AUSGEWÄHLTER TEXT:
────────────────
Sie haben nichts zu lachen Foto: Cristina Damasceno

Es ist eine kalte Inszenierung. Kopfgesteuert. Daß das wenig Spaß macht, ist kalkuliert. Und legitim. Man könnte es als treffende Übersetzung des Stücks von Thomas Brasch ansehen, das dieser mit „16 Szenen“ betitelt, als handle es sich um eine Versuchsreihe mit Versuchspersonen und Todesfolge. Es geht um die Maschine Mensch, die der Mühle Gesellschaft ausgesetzt ist. Da die Geschichte außerdem unter dem blitzenden Stern eines Automodells steht, welches wunderbar als Allerweltsmetapher für Kapitalismus, Männlichkeitsgebaren und die große Freiheit stehen kann, ist wohl alles gebongt. Die drei auf dem Autostrich – eine Prostituierte, ein Arbeitsloser und ein Geist – stehen am Rande der Gesellschaft, dort, wo Milieudialekt geschnoddert wird und nur Träume und Drogen das Leben versüßen. Daß im Stück außerdem erklärt wird, „Mercedes“ bedeute im Spanischen „Maria von der Gnade der Gefangenenerlösung“, krönt knüppelhart die Bedeutungsschwangerschaft.
────────────────
[Datensatzeinträge]

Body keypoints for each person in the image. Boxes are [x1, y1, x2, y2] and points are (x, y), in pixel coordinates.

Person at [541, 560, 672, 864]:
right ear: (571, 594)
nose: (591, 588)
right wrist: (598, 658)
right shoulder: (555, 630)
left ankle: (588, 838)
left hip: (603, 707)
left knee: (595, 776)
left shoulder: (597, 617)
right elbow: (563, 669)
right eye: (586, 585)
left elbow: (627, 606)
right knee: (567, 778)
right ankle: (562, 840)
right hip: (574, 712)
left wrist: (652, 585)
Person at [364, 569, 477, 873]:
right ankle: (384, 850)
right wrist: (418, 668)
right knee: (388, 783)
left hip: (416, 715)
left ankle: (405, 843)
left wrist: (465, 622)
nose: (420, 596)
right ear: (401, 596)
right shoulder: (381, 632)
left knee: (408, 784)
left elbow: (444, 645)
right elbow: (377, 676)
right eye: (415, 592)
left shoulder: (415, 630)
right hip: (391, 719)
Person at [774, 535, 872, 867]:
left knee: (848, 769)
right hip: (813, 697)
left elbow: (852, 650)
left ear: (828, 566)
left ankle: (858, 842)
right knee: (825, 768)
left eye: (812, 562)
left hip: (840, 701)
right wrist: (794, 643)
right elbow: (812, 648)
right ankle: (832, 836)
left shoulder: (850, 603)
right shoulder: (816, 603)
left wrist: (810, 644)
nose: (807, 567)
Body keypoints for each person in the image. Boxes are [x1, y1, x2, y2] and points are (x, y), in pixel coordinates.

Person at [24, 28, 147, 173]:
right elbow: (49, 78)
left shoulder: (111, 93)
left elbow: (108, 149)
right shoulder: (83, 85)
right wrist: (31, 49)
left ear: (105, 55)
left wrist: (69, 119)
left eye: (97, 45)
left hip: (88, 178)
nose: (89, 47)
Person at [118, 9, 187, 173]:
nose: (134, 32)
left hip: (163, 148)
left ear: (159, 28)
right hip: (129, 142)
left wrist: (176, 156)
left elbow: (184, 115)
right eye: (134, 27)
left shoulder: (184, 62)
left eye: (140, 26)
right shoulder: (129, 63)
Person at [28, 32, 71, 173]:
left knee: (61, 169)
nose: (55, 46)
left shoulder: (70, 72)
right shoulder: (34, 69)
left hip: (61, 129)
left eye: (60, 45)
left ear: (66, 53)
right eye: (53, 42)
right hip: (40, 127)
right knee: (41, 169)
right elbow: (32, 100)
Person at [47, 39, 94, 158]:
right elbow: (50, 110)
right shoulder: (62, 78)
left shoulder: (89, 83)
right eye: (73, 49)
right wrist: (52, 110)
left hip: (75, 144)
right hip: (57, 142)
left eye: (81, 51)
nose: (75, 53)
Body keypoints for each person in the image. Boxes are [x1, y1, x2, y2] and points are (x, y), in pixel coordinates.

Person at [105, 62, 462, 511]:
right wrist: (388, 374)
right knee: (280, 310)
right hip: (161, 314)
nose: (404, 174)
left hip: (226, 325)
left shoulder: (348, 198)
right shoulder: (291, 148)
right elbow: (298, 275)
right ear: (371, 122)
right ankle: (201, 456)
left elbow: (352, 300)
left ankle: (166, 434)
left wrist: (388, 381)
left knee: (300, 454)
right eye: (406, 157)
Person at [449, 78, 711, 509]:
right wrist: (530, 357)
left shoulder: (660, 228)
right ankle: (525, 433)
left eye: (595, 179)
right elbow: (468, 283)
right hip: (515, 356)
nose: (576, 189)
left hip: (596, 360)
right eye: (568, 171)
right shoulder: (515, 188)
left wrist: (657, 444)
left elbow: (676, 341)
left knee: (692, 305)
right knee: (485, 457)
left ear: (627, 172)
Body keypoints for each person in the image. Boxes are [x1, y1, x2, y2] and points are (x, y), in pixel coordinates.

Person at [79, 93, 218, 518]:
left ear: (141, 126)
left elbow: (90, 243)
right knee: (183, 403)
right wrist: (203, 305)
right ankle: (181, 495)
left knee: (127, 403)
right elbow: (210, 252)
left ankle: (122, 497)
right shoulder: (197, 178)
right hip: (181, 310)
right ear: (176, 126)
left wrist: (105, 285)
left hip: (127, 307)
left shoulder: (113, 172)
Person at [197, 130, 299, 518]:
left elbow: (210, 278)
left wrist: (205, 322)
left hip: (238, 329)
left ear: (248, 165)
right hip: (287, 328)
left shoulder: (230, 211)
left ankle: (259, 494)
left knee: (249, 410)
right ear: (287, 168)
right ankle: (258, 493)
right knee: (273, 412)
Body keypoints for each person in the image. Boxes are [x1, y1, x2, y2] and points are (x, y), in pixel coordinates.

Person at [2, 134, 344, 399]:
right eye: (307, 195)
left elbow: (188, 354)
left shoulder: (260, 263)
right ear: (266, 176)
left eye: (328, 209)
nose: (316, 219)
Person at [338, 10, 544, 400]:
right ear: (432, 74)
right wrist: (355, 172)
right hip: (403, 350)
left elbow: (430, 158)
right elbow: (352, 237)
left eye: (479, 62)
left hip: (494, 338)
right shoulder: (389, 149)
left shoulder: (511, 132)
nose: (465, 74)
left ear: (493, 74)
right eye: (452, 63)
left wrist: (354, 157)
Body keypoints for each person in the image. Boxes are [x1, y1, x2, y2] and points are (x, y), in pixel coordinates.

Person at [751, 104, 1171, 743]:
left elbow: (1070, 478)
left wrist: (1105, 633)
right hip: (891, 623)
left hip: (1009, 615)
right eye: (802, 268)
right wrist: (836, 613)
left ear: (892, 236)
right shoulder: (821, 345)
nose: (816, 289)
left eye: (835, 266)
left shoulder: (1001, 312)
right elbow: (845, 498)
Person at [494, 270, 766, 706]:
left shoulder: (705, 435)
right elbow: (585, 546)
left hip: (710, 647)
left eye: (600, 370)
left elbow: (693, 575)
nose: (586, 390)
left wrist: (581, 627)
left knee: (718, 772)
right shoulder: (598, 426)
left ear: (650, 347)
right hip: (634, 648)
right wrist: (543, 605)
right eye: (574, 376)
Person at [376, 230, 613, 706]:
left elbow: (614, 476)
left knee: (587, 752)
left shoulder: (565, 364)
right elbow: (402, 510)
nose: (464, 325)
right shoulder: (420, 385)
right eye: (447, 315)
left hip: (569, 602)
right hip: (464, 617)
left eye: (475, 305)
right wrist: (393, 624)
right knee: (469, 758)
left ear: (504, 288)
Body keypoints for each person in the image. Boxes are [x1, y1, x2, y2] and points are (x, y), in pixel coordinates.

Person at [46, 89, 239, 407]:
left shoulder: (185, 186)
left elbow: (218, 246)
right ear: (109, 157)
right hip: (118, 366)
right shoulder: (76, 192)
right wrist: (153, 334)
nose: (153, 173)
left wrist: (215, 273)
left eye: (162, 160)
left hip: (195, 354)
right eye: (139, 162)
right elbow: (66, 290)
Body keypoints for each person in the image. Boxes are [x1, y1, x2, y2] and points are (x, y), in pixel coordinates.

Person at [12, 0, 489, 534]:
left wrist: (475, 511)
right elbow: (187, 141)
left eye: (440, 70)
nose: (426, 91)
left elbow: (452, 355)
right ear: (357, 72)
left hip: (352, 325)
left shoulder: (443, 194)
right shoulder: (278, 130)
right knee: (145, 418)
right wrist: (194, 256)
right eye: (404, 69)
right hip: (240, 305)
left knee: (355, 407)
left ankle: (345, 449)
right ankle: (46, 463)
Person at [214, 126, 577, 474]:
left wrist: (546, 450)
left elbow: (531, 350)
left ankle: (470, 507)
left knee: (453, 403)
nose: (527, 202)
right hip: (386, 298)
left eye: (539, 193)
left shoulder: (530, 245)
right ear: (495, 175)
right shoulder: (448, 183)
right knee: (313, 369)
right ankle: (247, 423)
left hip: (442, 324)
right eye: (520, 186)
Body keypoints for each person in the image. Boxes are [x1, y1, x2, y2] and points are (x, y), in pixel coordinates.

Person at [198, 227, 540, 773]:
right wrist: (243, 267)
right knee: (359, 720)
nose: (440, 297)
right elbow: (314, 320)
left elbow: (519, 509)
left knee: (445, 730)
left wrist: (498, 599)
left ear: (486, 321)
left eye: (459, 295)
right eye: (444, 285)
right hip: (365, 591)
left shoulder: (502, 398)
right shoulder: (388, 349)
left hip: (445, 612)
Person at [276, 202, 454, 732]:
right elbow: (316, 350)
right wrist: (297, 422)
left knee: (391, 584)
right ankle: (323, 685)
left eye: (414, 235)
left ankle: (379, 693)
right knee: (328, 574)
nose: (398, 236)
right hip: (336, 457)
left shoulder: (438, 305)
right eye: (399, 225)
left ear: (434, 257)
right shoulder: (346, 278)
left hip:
────────────────
AUFGABE: Welche drei Figuren stehen laut der Theaterkritik auf dem Autostrich?

SCHRIFTLICHE ANTWORT: Eine Prostituierte, ein Arbeitsloser und ein Geist.